Il sistema è già attivo per notai, pubblici ufficiali e intermediari abilitati, ma potrà essere esteso ad altre categorie con successivi provvedimenti.
Riduzione degli oneri per le imprese
L’art. 15 del TU prevede misure specifiche per ridurre i costi amministrativi a carico delle imprese, imponendo agli intermediari di trasmettere digitalmente gli atti di trasferimento delle partecipazioni societarie.

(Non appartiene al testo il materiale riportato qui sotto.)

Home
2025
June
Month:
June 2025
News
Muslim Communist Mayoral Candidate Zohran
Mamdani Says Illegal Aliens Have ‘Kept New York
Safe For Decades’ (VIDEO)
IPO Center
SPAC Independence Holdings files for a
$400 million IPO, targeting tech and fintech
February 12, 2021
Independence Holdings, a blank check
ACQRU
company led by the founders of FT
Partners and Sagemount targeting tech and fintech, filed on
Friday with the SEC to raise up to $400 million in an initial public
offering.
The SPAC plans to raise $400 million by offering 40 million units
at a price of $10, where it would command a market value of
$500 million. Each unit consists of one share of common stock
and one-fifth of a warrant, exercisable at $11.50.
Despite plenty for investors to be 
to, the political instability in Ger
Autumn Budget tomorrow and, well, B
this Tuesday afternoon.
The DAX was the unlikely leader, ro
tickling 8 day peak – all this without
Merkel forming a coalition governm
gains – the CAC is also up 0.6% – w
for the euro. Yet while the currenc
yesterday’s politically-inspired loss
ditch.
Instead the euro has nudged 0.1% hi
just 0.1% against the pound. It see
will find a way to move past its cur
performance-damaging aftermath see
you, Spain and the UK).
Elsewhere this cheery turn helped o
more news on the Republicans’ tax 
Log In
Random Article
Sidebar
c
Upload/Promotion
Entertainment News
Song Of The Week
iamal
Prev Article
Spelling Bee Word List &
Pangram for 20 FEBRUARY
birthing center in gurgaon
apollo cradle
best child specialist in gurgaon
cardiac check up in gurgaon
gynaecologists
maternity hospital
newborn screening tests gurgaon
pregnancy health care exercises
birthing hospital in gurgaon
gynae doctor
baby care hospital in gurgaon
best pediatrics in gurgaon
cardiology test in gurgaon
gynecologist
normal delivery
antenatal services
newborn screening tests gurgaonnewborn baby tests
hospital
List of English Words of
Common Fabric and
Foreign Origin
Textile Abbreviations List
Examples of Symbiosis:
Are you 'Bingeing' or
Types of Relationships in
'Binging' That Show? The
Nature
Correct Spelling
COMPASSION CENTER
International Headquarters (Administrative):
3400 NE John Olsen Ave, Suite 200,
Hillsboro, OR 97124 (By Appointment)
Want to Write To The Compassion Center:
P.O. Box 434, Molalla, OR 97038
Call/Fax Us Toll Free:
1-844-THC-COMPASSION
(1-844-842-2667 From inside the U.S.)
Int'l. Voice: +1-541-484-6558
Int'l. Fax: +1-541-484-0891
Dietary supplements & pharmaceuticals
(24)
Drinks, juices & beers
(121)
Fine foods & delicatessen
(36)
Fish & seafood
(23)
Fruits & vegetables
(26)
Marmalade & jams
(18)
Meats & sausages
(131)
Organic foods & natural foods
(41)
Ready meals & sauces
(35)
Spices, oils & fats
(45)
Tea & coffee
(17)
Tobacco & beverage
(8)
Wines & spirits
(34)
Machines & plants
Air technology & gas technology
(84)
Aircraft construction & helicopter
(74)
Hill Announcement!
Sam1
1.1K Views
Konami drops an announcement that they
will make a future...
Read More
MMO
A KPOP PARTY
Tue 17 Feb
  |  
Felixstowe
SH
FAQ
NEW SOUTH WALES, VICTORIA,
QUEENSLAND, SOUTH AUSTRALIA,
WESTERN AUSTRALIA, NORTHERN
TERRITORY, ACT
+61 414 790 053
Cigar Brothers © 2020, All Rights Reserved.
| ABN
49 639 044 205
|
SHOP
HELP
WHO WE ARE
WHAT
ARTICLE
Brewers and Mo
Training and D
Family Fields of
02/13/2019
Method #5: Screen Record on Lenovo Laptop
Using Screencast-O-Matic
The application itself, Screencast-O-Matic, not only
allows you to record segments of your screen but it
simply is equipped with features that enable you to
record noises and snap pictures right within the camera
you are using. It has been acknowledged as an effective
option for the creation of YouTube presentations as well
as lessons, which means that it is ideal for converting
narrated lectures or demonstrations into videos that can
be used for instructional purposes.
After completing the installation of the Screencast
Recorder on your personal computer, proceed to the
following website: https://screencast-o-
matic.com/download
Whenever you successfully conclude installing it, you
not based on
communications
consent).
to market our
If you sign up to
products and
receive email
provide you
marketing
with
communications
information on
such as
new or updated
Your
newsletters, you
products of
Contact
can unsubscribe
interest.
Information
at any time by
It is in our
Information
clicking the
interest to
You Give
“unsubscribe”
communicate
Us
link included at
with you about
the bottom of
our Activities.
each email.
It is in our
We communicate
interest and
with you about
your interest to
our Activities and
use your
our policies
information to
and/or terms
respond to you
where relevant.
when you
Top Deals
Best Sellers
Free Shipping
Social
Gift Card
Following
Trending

Imposte ipotecarie, catastali e di successione: disciplina unificata e innovazioni
Il TU ingloba in modo sistematico anche:
- l’imposta ipotecaria (trascrizioni, iscrizioni, annotazioni);
- l’imposta catastale (volture, atti urbanistici);
- l’imposta sulle successioni e donazioni, con ampliamento della disciplina applicabile ai trust e altri vincoli di destinazione patrimoniale.
In particolare:
- viene confermata la base imponibile presunta per gioielli, mobili e denaro in assenza di inventario;
- sono disciplinati i regimi agevolativi per trasferimenti a favore di ONLUS, Stato, enti pubblici e soggetti con disabilità;
- è formalizzata la presunzione di liberalità per i trasferimenti a titolo oneroso tra parenti in linea retta superiori a 180.759,91 euro, se l’imposta di registro è inferiore a quella sulle donazioni.
Atti soggetti a registrazione e relativi termini
Ecco una tabella riepilogativa che sintetizza gli atti soggetti a registrazione e i relativi termini di registrazione secondo il nuovo Testo Unico sull’imposta di registro.
| Tipologia di atto | Obbligo di registrazione | Termine di registrazione | Riferimento normativo |
|---|---|---|---|
| Atti scritti indicati nella Tariffa – Parte I (es. compravendite, locazioni, atti societari) | Sì | Entro 30 giorni dalla data dell’atto se formato in Italia; entro 60 giorni se formato all’estero | Art. 13, comma 1, DPR 131/1986 |
| Contratti verbali di locazione o affitto di beni immobili in Italia | Sì | Entro 30 giorni dall’inizio dell’esecuzione del contratto | Art. 13, comma 2, DPR 131/1986 |
| Contratti verbali di trasferimento o affitto di azienda o di diritti reali su azienda in Italia | Sì | Entro 30 giorni dall’inizio dell’esecuzione del contratto | Art. 13, comma 2, DPR 131/1986 |
| Operazioni di società ed enti esteri (es. trasferimento sede in Italia, apertura sede secondaria) | Sì | Entro 30 giorni dall’iscrizione nel Registro delle Imprese; comunque entro 60 giorni dall’operazione | Art. 13, comma 4, DPR 131/1986 |
| Atti formati all’estero che trasferiscono proprietà o diritti reali su beni/aziende in Italia | Sì | Entro 60 giorni dalla data dell’atto | Art. 13, comma 1, DPR 131/1986 |
| Atti soggetti a registrazione in caso d’uso (es. scritture private non autenticate relative a operazioni IVA) | Solo in caso d’uso | Al momento dell’utilizzo dell’atto presso uffici pubblici o per l’esplicazione di attività amministrative | Art. 5, DPR 131/1986 |
| Atti soggetti a registrazione d’ufficio (es. atti pubblici, scritture private autenticate, atti giudiziari) | Sì | Entro 30 giorni dalla data dell’atto | Art. 11, DPR 131/1986 |
Note operative
- Registrazione in termine fisso: obbligatoria entro i termini indicati; il mancato rispetto comporta sanzioni.
- Registrazione in caso d’uso: necessaria solo quando l’atto è utilizzato presso uffici pubblici o per attività amministrative.
- Registrazione d’ufficio: effettuata dall’ufficio competente in caso di mancata registrazione da parte dei soggetti obbligati.